#### Bounding box coordinate data:
* * * * * * * * *
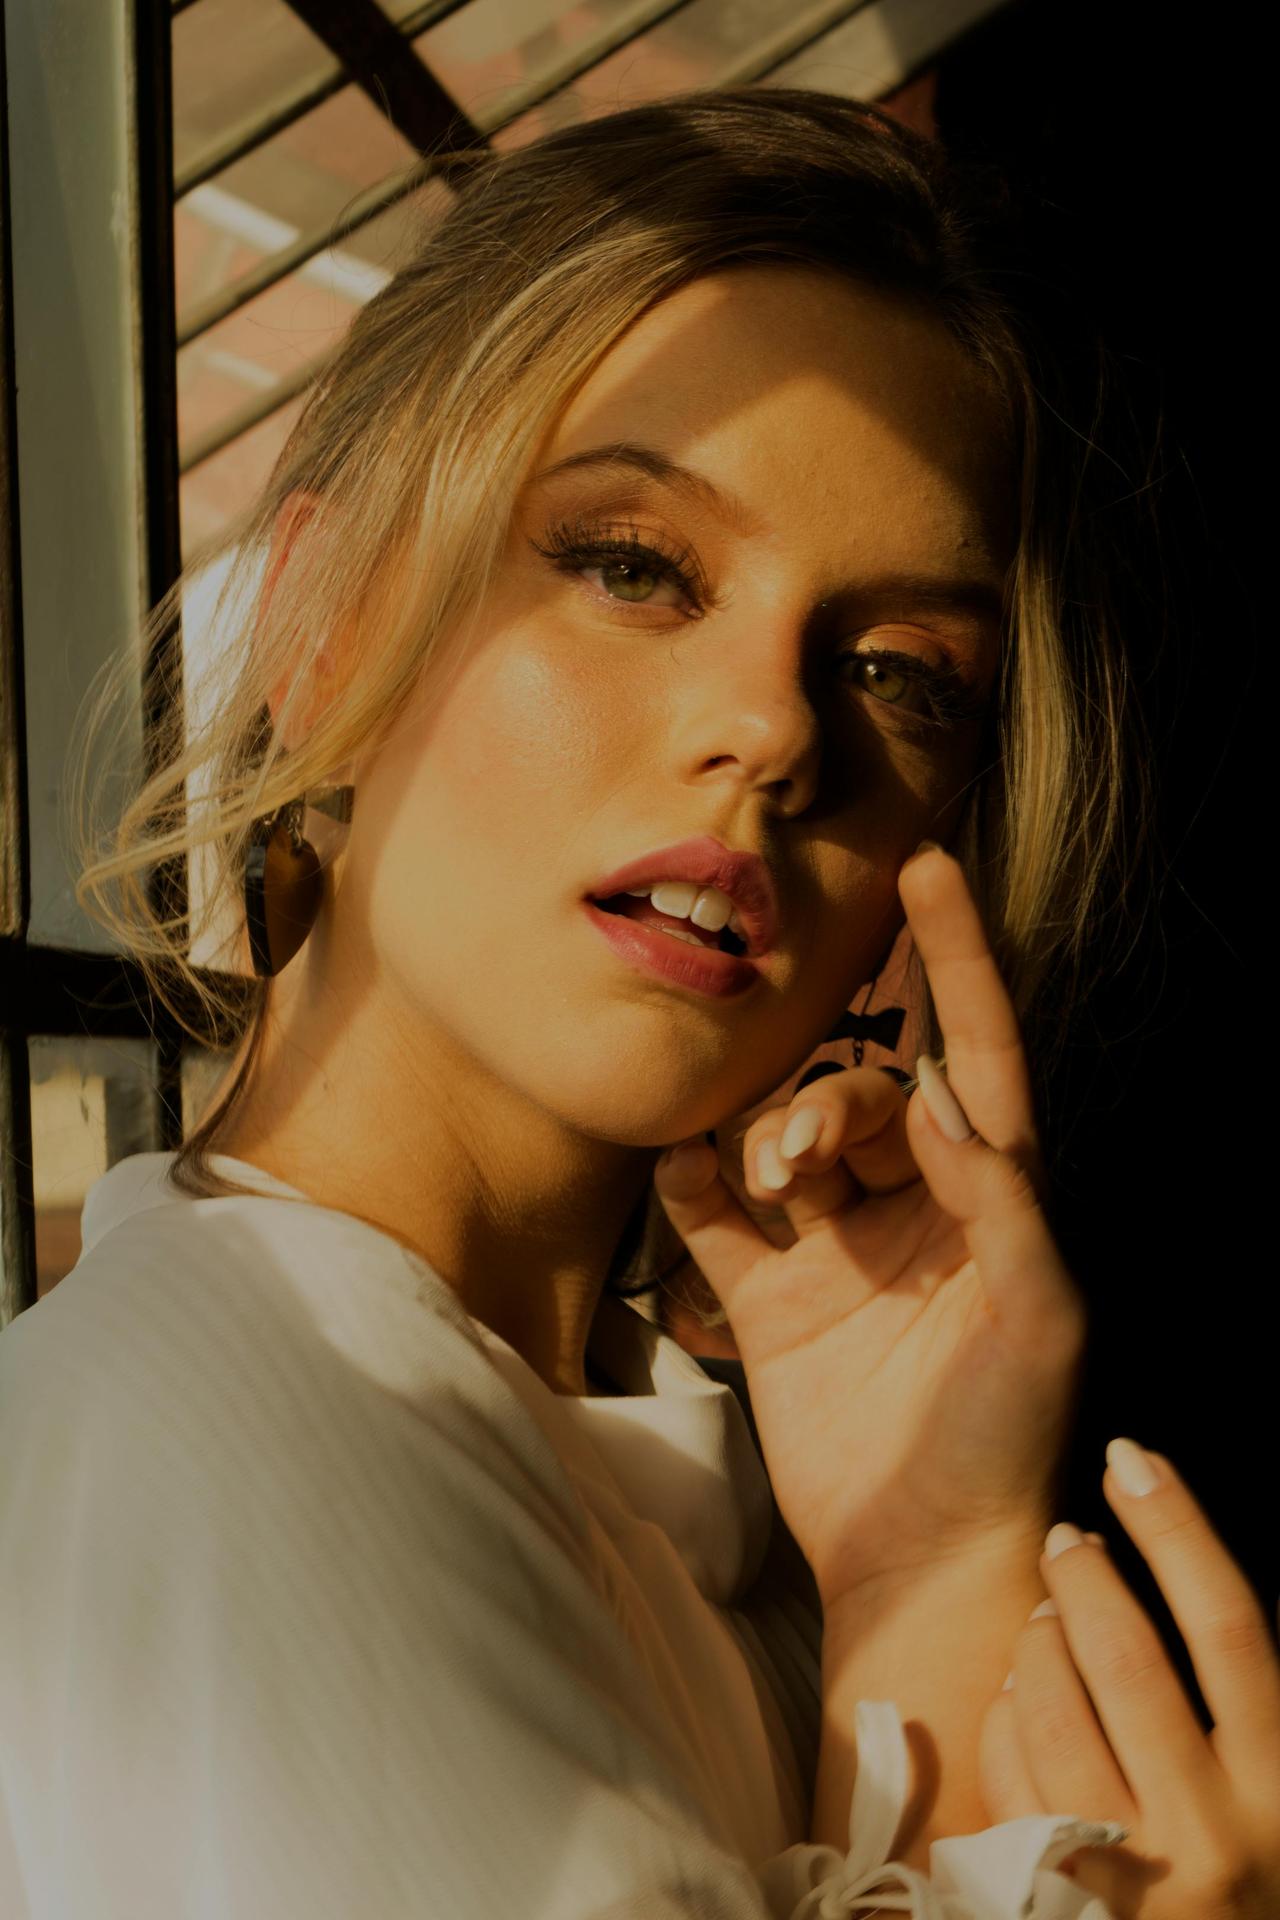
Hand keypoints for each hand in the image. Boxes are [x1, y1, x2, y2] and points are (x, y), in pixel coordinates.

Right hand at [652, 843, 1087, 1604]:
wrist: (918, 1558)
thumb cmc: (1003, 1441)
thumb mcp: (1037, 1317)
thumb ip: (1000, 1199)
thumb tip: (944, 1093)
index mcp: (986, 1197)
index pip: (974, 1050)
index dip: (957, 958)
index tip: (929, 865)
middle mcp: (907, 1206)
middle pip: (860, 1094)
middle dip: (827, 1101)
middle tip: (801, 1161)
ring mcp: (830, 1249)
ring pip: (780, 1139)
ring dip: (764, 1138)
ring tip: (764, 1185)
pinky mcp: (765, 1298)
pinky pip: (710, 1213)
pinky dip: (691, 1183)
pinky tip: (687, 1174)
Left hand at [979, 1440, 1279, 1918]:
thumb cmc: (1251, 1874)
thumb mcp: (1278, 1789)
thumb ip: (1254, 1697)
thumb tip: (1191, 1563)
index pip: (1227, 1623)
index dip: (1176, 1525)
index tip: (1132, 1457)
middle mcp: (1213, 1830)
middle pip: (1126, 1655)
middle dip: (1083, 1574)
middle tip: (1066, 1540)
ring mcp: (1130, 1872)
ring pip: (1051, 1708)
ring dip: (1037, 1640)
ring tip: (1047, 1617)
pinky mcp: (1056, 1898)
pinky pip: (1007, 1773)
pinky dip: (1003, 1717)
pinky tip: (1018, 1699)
* * * * * * * * *
#### WHAT THE TASK ASKS:
Transcribe the records above exactly as they appear, leaving out any pictures.

#### EXPECTED ANSWER:
Hand keypoints for each hand in the image. Boxes are [x1, y1, x2, y2] and points are (x, y), in pixel coordinates.

Right hand at [652, 843, 1087, 1604]:
wrist: (918, 1558)
thumb cmc: (1003, 1441)
thumb mcp: (1037, 1317)
thumb ip: (1000, 1199)
thumb tip: (944, 1093)
index mcp: (986, 1197)
index pip: (974, 1050)
index dip: (957, 958)
index tip: (929, 865)
middle mcp: (907, 1206)
middle pip: (860, 1094)
middle dip: (827, 1101)
middle tip: (801, 1161)
ring mcp: (830, 1249)
ring pip: (780, 1139)
ring dip: (764, 1138)
ring tip: (764, 1185)
pinky mcp: (765, 1298)
pinky pip: (710, 1213)
pinky dip: (691, 1183)
pinky tip: (687, 1174)
Left hand at [979, 1440, 1279, 1918]:
thumb cmc: (1251, 1874)
thumb mcp: (1278, 1789)
thumb ip: (1254, 1697)
thumb tip: (1191, 1563)
index pip: (1227, 1623)
index dip: (1176, 1525)
index tip: (1132, 1457)
middle mcp: (1213, 1830)
middle pip: (1126, 1655)
middle dip: (1083, 1574)
middle tip: (1066, 1540)
ring mcp: (1130, 1872)
ring pip: (1051, 1708)
ring dip: (1037, 1640)
ring tip: (1047, 1617)
pinky mcp: (1056, 1898)
pinky pip: (1007, 1773)
pinky dip: (1003, 1717)
pinky tip: (1018, 1699)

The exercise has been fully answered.